Task to complete: In the article on robot likeability below, reproduce verbatim the passage that begins at the words "Summary: Neuroimaging reveals" and stops after the words "their social value.".

Study text:

Brain network evaluates robot likeability

Summary: Neuroimaging reveals brain area activity in the amygdala and prefrontal cortex helps people determine the likability of robots and suitability for social partnership.

Source: SfN

Researchers have identified a network of brain regions that work together to determine if a robot is a worthy social partner, according to a new study published in Journal of Neuroscience.

Using functional magnetic resonance imaging, Astrid Rosenthal-von der Pütten, Fabien Grabenhorst, and colleagues evaluated brain activity from the prefrontal cortex and amygdala as human participants scored images of robots on their likability, familiarly, and human-likeness. The participants also chose the robot from which they would prefer to receive a gift, indicating their social value.

Participants preferred more lifelike robots but disliked the ones that appeared “too human,” including artificially altered humans. Activity in the ventromedial prefrontal cortex followed the same pattern, increasing with the more lifelike robots until dropping significantly in relation to the most lifelike choice. The scientists concluded that each of several brain regions had a unique role in assessing the images, and the combination of their inputs determined whether or not a robot was likable.

Records provided:
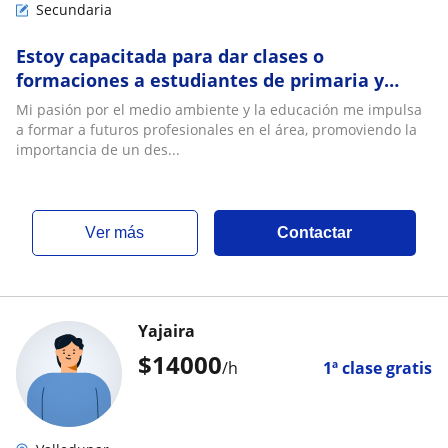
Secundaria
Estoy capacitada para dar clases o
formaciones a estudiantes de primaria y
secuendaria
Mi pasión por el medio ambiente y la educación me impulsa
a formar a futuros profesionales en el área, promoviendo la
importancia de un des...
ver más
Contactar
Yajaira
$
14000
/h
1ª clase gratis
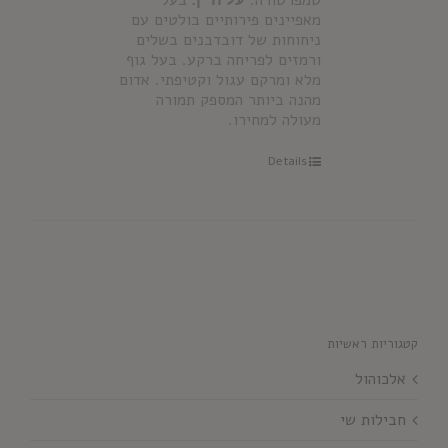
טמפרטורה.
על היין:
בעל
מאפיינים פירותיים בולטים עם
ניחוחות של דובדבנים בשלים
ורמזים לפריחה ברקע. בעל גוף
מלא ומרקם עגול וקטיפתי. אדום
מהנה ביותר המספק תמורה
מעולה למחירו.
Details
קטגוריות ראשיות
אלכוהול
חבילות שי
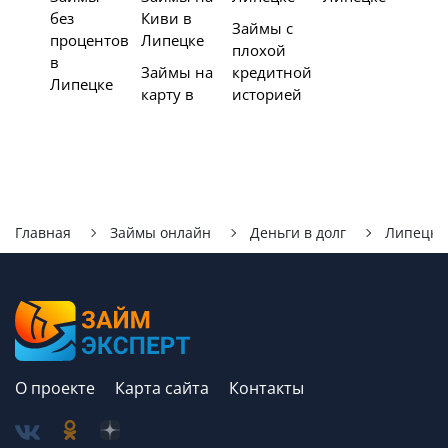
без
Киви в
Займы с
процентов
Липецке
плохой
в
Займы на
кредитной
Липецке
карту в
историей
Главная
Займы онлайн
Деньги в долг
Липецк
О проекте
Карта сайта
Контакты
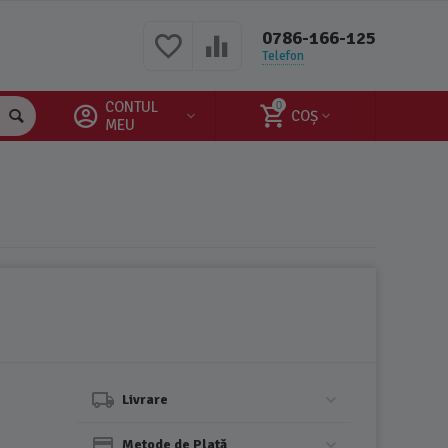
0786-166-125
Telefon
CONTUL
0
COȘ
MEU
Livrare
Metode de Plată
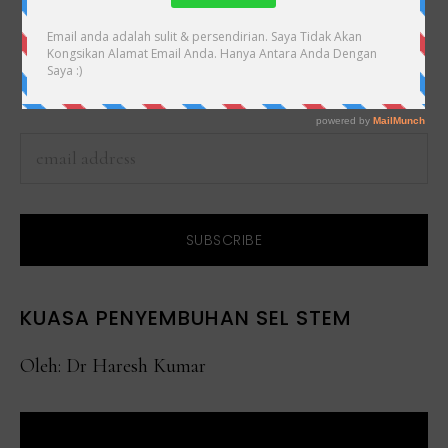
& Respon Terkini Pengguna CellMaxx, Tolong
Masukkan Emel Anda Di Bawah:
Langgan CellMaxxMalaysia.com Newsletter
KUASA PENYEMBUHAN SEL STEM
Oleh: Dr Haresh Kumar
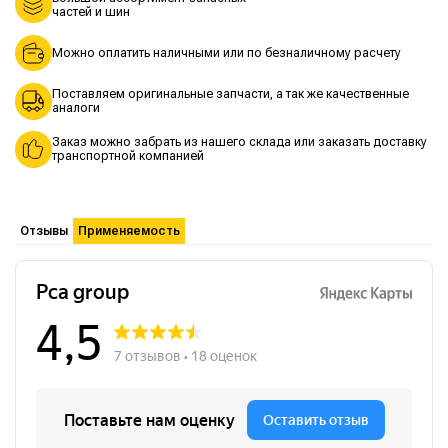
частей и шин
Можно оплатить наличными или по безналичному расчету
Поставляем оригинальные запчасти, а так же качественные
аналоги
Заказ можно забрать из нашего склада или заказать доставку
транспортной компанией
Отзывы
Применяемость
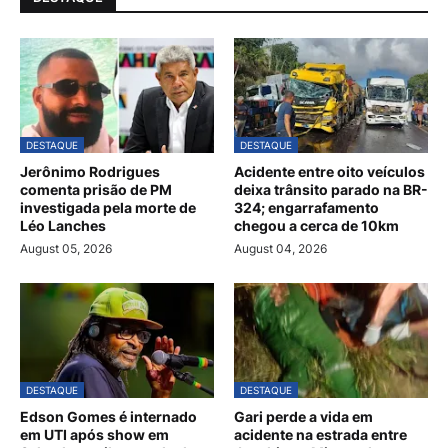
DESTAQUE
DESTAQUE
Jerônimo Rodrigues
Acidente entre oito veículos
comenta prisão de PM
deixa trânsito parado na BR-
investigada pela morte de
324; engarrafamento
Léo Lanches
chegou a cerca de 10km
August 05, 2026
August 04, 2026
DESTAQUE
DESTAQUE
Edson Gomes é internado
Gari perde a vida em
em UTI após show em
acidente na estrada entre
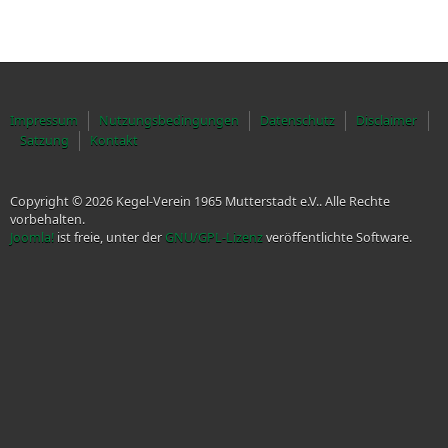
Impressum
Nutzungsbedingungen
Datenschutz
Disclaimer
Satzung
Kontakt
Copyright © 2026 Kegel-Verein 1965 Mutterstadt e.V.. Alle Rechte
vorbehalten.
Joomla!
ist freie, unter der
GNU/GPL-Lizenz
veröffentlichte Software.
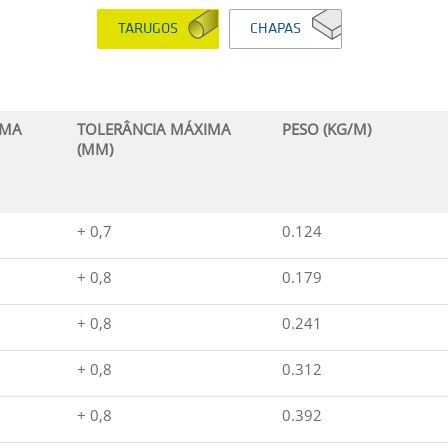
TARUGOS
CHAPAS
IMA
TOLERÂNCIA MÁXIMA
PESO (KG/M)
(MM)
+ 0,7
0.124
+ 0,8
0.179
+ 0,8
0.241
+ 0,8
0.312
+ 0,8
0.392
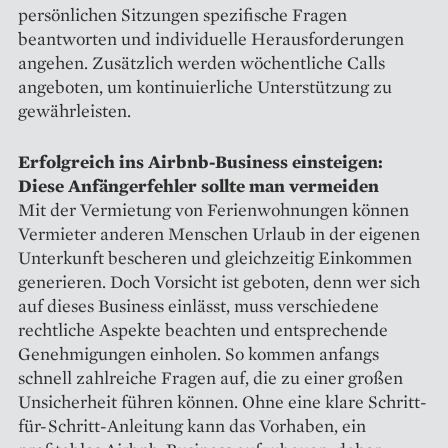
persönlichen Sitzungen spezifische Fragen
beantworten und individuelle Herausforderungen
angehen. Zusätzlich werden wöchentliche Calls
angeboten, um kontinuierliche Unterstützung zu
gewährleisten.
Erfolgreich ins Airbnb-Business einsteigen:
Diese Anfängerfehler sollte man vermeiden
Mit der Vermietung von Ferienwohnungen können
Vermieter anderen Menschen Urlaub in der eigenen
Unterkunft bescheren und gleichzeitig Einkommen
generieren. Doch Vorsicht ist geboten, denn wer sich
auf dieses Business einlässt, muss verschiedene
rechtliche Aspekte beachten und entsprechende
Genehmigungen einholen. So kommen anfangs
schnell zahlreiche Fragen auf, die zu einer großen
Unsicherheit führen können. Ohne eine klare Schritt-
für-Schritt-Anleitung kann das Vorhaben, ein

Task solution:
Summary: Neuroimaging reveals brain area activity in the amygdala and prefrontal cortex helps people determine the likability of robots and suitability for social partnership.

Source: SfN

Researchers have identified a network of brain regions that work together to determine if a robot is a worthy social partner, according to a new study published in Journal of Neuroscience.

Using functional magnetic resonance imaging, Astrid Rosenthal-von der Pütten, Fabien Grabenhorst, and colleagues evaluated brain activity from the prefrontal cortex and amygdala as human participants scored images of robots on their likability, familiarly, and human-likeness. The participants also chose the robot from which they would prefer to receive a gift, indicating their social value.